• **ОТРЫВОК СО СТРАНИЦЫ**
* * * * *

Папиниан, живший еще позднее, ограничивает свою снисходительность одною
категориею ошибок в праве.*(885) Впрочем, смысл этого разделения не
совсем понятен, в чем виноват, вероятно, не Папиниан, но позднейшие
компиляторы, которые урезали его слова. Наконец Павел совсем
отказывается от прежнего, снисходительного воззрения. Он отнесся с
большим сомнением к взгляду Лабеона и сам выставил правило, которое
резко не согласовалось даже с правилом Папиниана. Regula est, говорит
Павел, iuris quidem ignorantiam cuique nocere. Ошибка в праве никому не
извиняется; сделка, которая совершена под влиянием этой ошибки,
сохраняет свою силу.

Должно думать, однако, что во время Павла его правило не применялось с
безусловною строгостью. Если еще до Юстиниана сохранили силу некоторые
исключения из него, то тем более их должно было существовать во время
Павла, когда воспоминания о порядке первых годов империи были
относительно свежее. Павел цитирует Лабеона с оговоркой: quod raro
accipiendum est, Юстиниан находит нужным удержать в своей компиляции и
цитату, и прибавленную к ней оговорку. Стало быть, во все продолжение
императорского периода сохранила значение та мысль, что при известных
условиях всем лицам извиняется незнание закона. Однако в каких размерах
она осуществлялась на деле, – мы не знаем, так как в источниках нет ни
одного примера ее применения. Из этого следует заключить, что к концу
империи она не принадлежала к числу распространенных мыслей. Во время
Павла она могла быть живучей, чем позднее. Что же касается до эпохи
Лабеона, то не трудно уловить самую тесную связь его воззрения на ошибку
с обстоятельствами всей гражданской жизни. В то время еще кипела
творческая работа юристов, юрисконсульты господствовали в обществе, и
был распространен обычай советоваться с ними во всех судебных и иных
делах. При недостаточной ясности права, еще окончательно не
выработанного, совещание с юристом было для непосвященного положительною
необходимостью. Невозможность получить юридический совет представлялась
обстоятельством, которое достаточно извиняло в незнании права;
доступность этого совета в громадном большинстве случаев гарантировала
от всяких опасных последствий, к которым могло бы повести правило,
принятое за руководство. Oозднее обстоятельства изменились. Правовой
порядок установился, совет юристов стал менее доступен. Выяснились
соображения, по которым прежнее правило стало представляться все более и
более нерациональным, и вот Павел формулировал новое, строгое начало.
Применение Лабеоновского правила он ограничил редкими случаями, которые
стали еще реже во времени Юстиниана.

* * * * *

• **ИСХОДНЫЕ ДАННЫЕ**
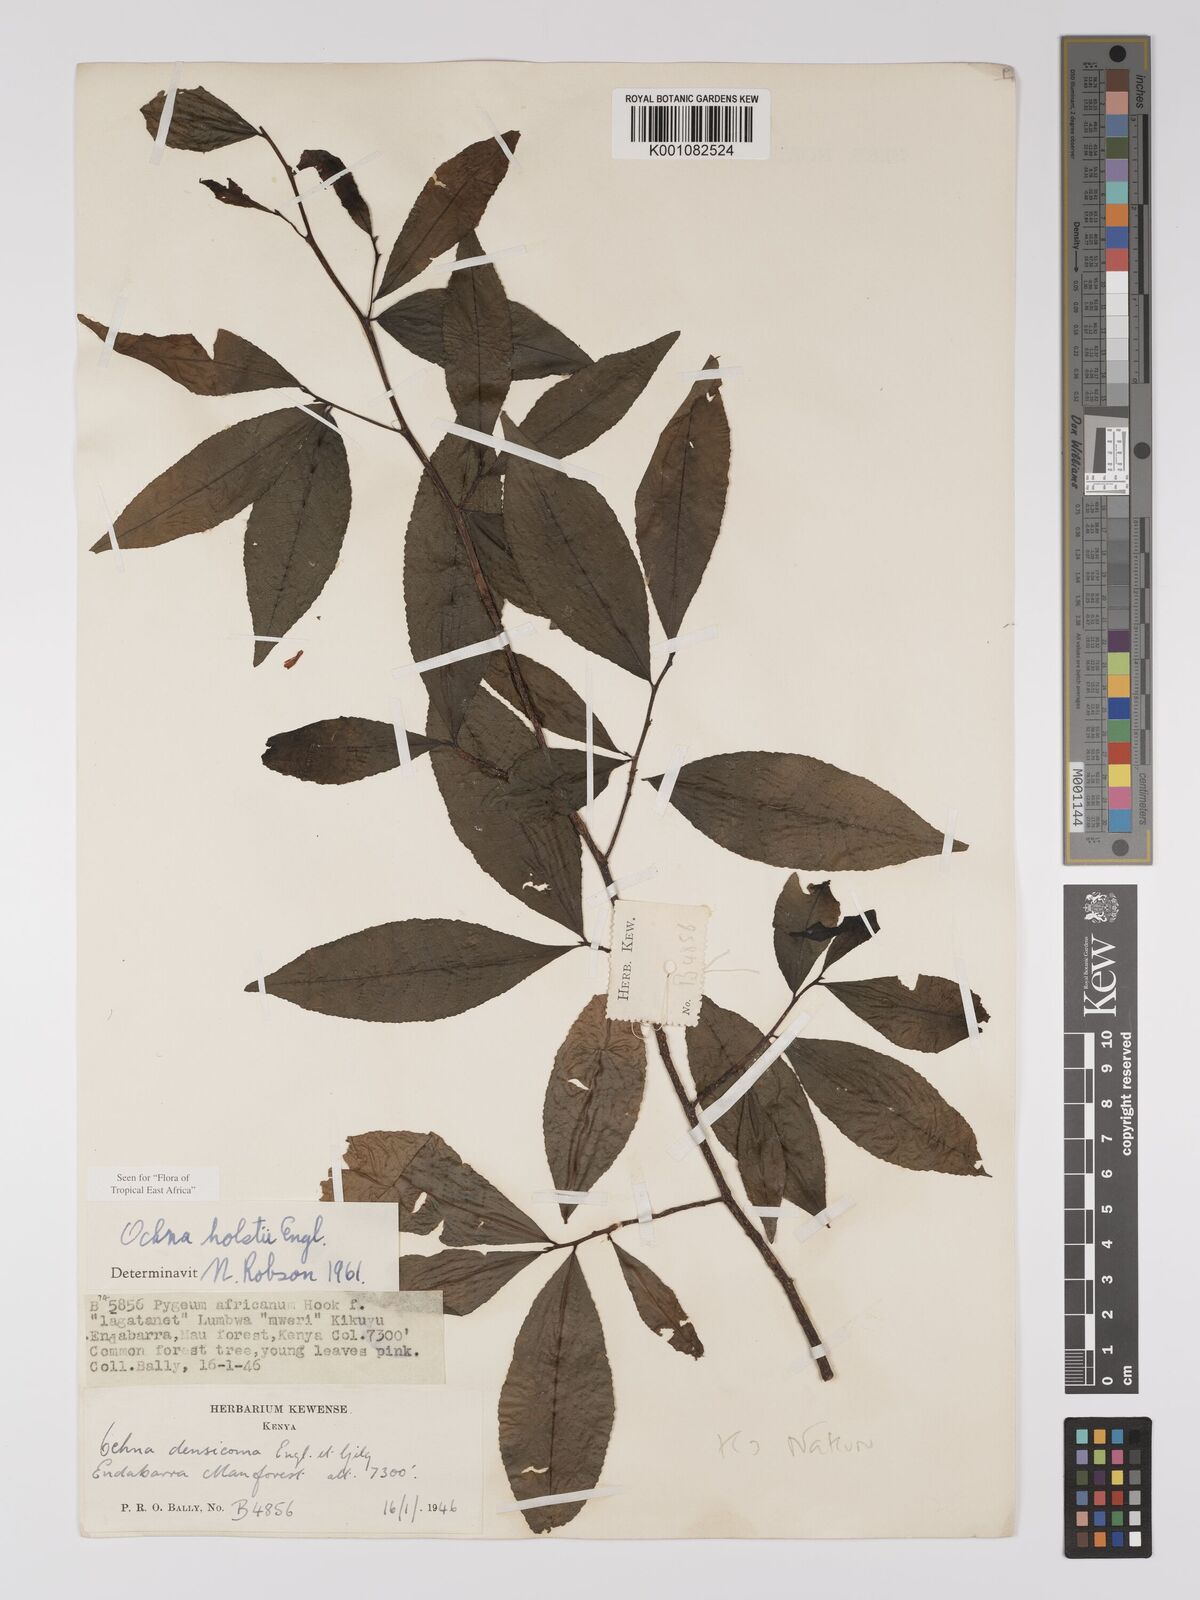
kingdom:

* * * * *

• **ЧТО СДЕЛАТЬ**
1 > Перепишите без изменений часть отрывка о незнании права: начните с места, где стоят слова «Папиниан, живший еще», и остановитесь после слов «сохраняет свою силу.».
2 > Продолжите отрывок о незнании права, начав сразу после его последнего предложения.

• **ОТВЕТЫ К ЗАДАНИЯМ**
1 >
Папиниан, живший еще позднее, ограничивает свою снисходительность одною
категориею ошибок в праве.*(885) Впрочем, смысл этого разделения не
совсем понятен, в чем виноват, вероятно, не Папиниан, но позднейшие
компиляторы, которые урезали его слова. Наконец Павел совсем
отказывается от прежнего, снисходительного воззрения. Он отнесся с
большим сомнением к взгляду Лабеона и сам выставил правило, которое
резко не согласовалось даже с правилом Папиниана. Regula est, говорит
Павел, iuris quidem ignorantiam cuique nocere. Ошибка в праве никому не
извиняется; сделка, которая совершена под влиянием этой ошибки,
сохраняет свою силу.

2 >
Если, хотя и редко, снисхождение оказывалось всем лицам, то легче
заслуживали его лица, которые состояли вообще на ином положении.
Несовершеннолетние (до 25 лет), женщины, лица из простонародья (rustici,
simplices) и военные пользовались привилегиями.*(886) Эти привилегии,
несомненно, широкие вначале, под конец тоже были ограничены и сведены на
несколько случаев.

Из числа этих случаев во время Юстиниана только немногие относятся к
предмету настоящего исследования. Нам известно, что несовершеннолетний
мог дать взаймы чужому сыну, не рискуя подвергнуться невыгодным
последствиям сенатусконсульта (sc. Macedonianum), он мог также, без
невыгодных для себя последствий, пропустить сроки при отыскании bonorum
possessio или представить в процессе поручителей, к этому неспособных, –
если только во всех этих случаях несовершеннолетний не знал закона.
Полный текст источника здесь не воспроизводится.